WORK INSTRUCTIONS — Your answer should be every line below that includes the word "solid".

DATA TO EXAMINE —
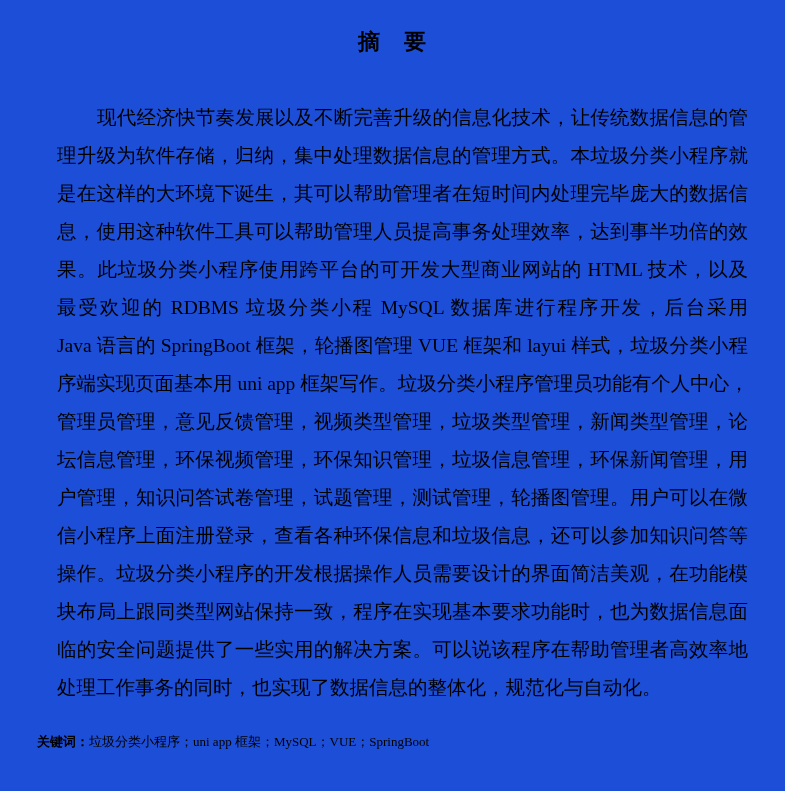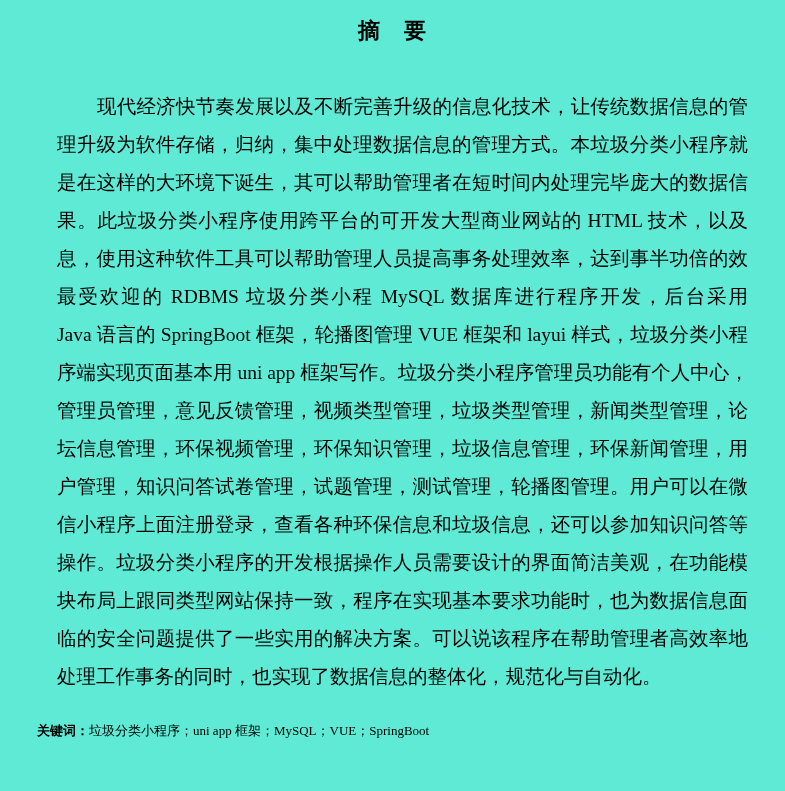--- a/index.html
+++ b/index.html
@@ -4,25 +4,25 @@
 <style>
   html, body {
     margin: 0;
     padding: 0;
     background: #ffffff;
   }
   .page {
     position: relative;
     width: 785px;
     height: 791px;
-    background: #5eead4;
+    background: #1d4ed8;
     color: #000000;
     font-family: "Liberation Serif", "DejaVu Serif", serif;
     box-sizing: border-box;
-    padding: 16px 37px 0 37px;
+    padding: 27px 37px 0 37px;
     overflow: hidden;
   }
   .doc-title {
     margin: 0;
     font-size: 22px;
     line-height: 30px;
     font-weight: bold;
     text-align: center;
     letter-spacing: 1px;
   }
@@ -58,22 +58,22 @@
 <body>
 
 <div class="page">
 
   <h1 class="doc-title">摘　要</h1>
 
   <div class="abstract-body">
     <div class="line just indent">现代经济快节奏发展以及不断完善升级的信息化技术，让传统数据信息的管</div>
     <div class="line just">理升级为软件存储，归纳，集中处理数据信息的管理方式。本垃圾分类小程序就</div>
     <div class="line just">是在这样的大环境下诞生，其可以帮助管理者在短时间内处理完毕庞大的数据信</div>
+    <div class="line just">息，使用这种软件工具可以帮助管理人员提高事务处理效率，达到事半功倍的效</div>
     <div class="line just">果。此垃圾分类小程序使用跨平台的可开发大型商业网站的 HTML 技术，以及</div>
-    <div class="line just">息，使用这种软件工具可以帮助管理人员提高事务处理效率，达到事半功倍的效</div>
     <div class="line just">最受欢迎的 RDBMS 垃圾分类小程 MySQL 数据库进行程序开发，后台采用</div>
     <div class="line just">Java 语言的 SpringBoot 框架，轮播图管理 VUE 框架和 layui 样式，垃圾分类小程</div>
     <div class="line just">序端实现页面基本用 uni app 框架写作。垃圾分类小程序管理员功能有个人中心，</div>
     <div class="line just">管理员管理，意见反馈管理，视频类型管理，垃圾类型管理，新闻类型管理，论</div>
     <div class="line just">坛信息管理，环保视频管理，环保知识管理，垃圾信息管理，环保新闻管理，用</div>
     <div class="line just">户管理，知识问答试卷管理，试题管理，测试管理，轮播图管理。用户可以在微</div>
     <div class="line just">信小程序上面注册登录，查看各种环保信息和垃圾信息，还可以参加知识问答等</div>
     <div class="line just">操作。垃圾分类小程序的开发根据操作人员需要设计的界面简洁美观，在功能模</div>
     <div class="line just">块布局上跟同类型网站保持一致，程序在实现基本要求功能时，也为数据信息面</div>
     <div class="line just">临的安全问题提供了一些实用的解决方案。可以说该程序在帮助管理者高效率地</div>

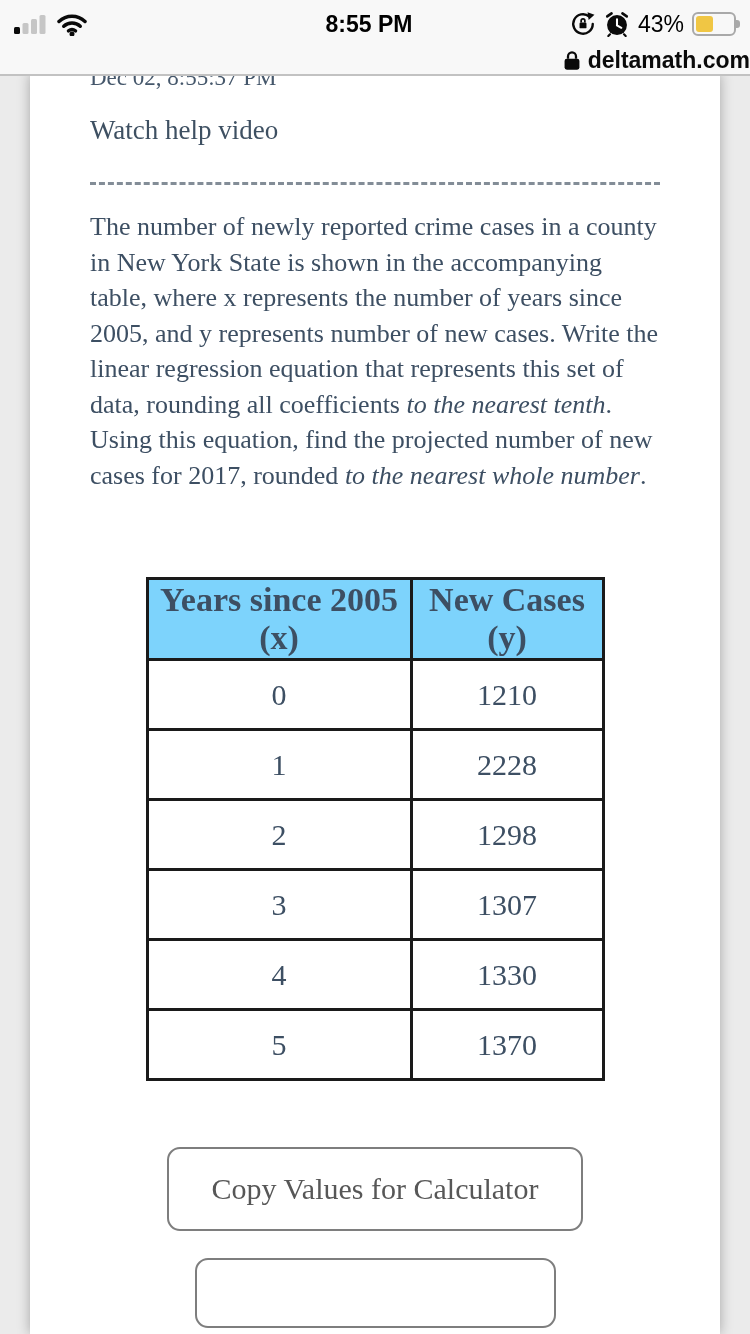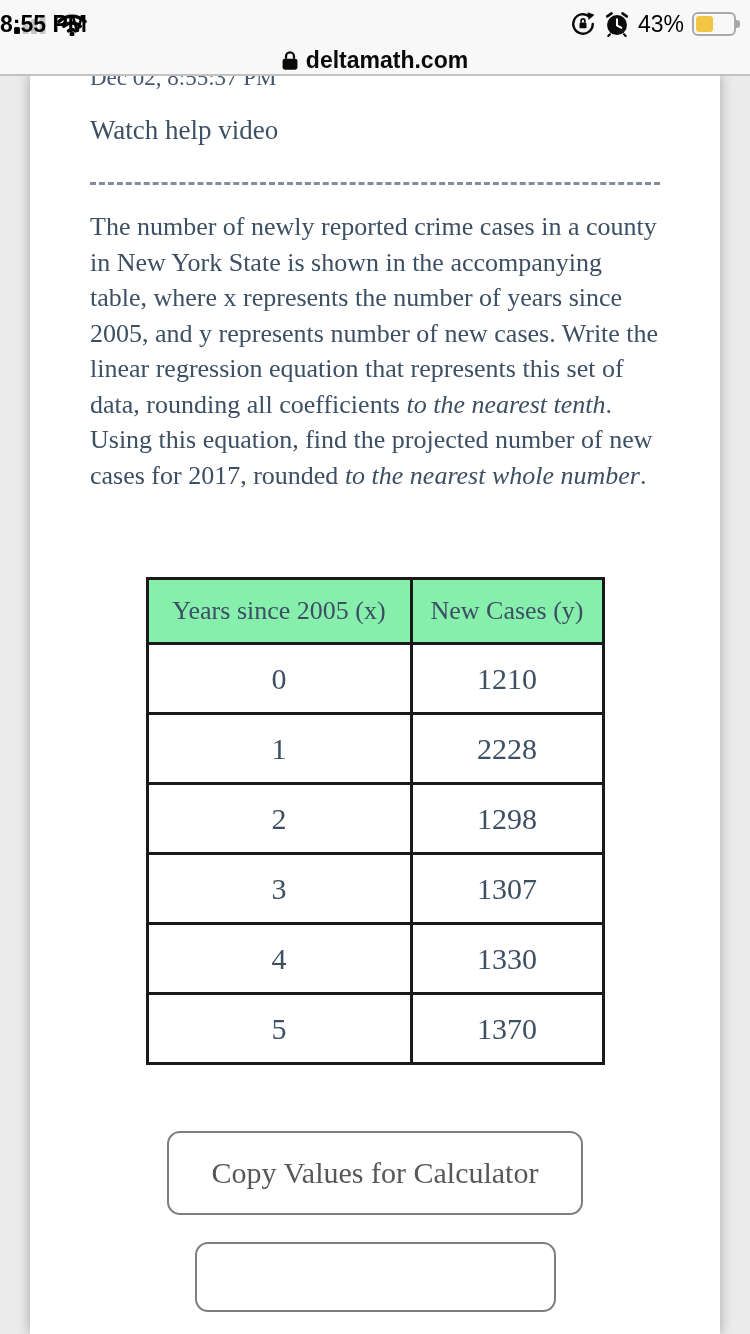--- a/index.html
+++ b/index.html
@@ -18,39 +18,39 @@
     border-bottom: 2px solid #c2c2c2;
     z-index: 5;
   }
   .status-row {
     height: 40px; display: flex; align-items: center;
     padding: 4px 14px 0 14px; position: relative;
   }
   .status-left { display: flex; align-items: center; gap: 7px; }
   .carrier { font-size: 23px; color: #000; letter-spacing: 0.2px; }
   .status-time {
-    position: absolute; left: 0; right: 12px; 
+    position: absolute; left: 0; right: 12px; text-align: center;
     font-size: 23px; font-weight: 700; color: #000; pointer-events: none;
   }
   .status-right { margin-left: auto; display: flex; align-items: center; gap: 8px; }
   .battery-pct { font-size: 23px; color: #000; }
   .battery {
     width: 40px; height: 20px; border: 2px solid #a9a9a9; border-radius: 6px;
     position: relative; background: #f8f8f8;
   }
   .battery-fill {
     position: absolute; top: 2px; left: 2px; bottom: 2px; width: 43%;
     background: #f0c644; border-radius: 3px;
   }
   .battery-nub {
     position: absolute; right: -6px; top: 6px; width: 4px; height: 8px;
     background: #a9a9a9; border-radius: 0 3px 3px 0;
   }
   .url-row {
-    height: 32px; display: flex; align-items: center; justify-content: center; gap: 8px;
+    height: 32px; display: flex; align-items: center; justify-content: flex-end; gap: 8px;
   }
   .url-domain { font-size: 23px; font-weight: 700; color: #0a0a0a; }
 
   
   .card {
     position: absolute; top: 74px; left: 30px; width: 690px; bottom: 0;
     background: #ffffff;
     box-shadow: 0 0 12px rgba(0,0,0,0.30);
     padding: 0 60px;
     box-sizing: border-box;
@@ -97,23 +97,23 @@
     width: 456px;
     font-family: "Liberation Serif", "DejaVu Serif", serif;
     color: #3d4f63;
   }
   table.values th, table.values td {
     border: 3px solid #1a1a1a;
     text-align: center;
     vertical-align: middle;
   }
   table.values th {
-    background: #86efac;
-    font-weight: 400;
-    font-size: 26px;
+    background: #7dd3fc;
+    font-weight: 700;
+    font-size: 34px;
     height: 60px;
   }
   table.values td {
     background: #ffffff;
     font-size: 30px;
     height: 65px;
   }
   col.col-x { width: 264px; }
   col.col-y { width: 192px; }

WORKED SOLUTION —
     border-bottom: 2px solid #c2c2c2;
     width: 40px; height: 20px; border: 2px solid #a9a9a9; border-radius: 6px;
     border: 3px solid #1a1a1a;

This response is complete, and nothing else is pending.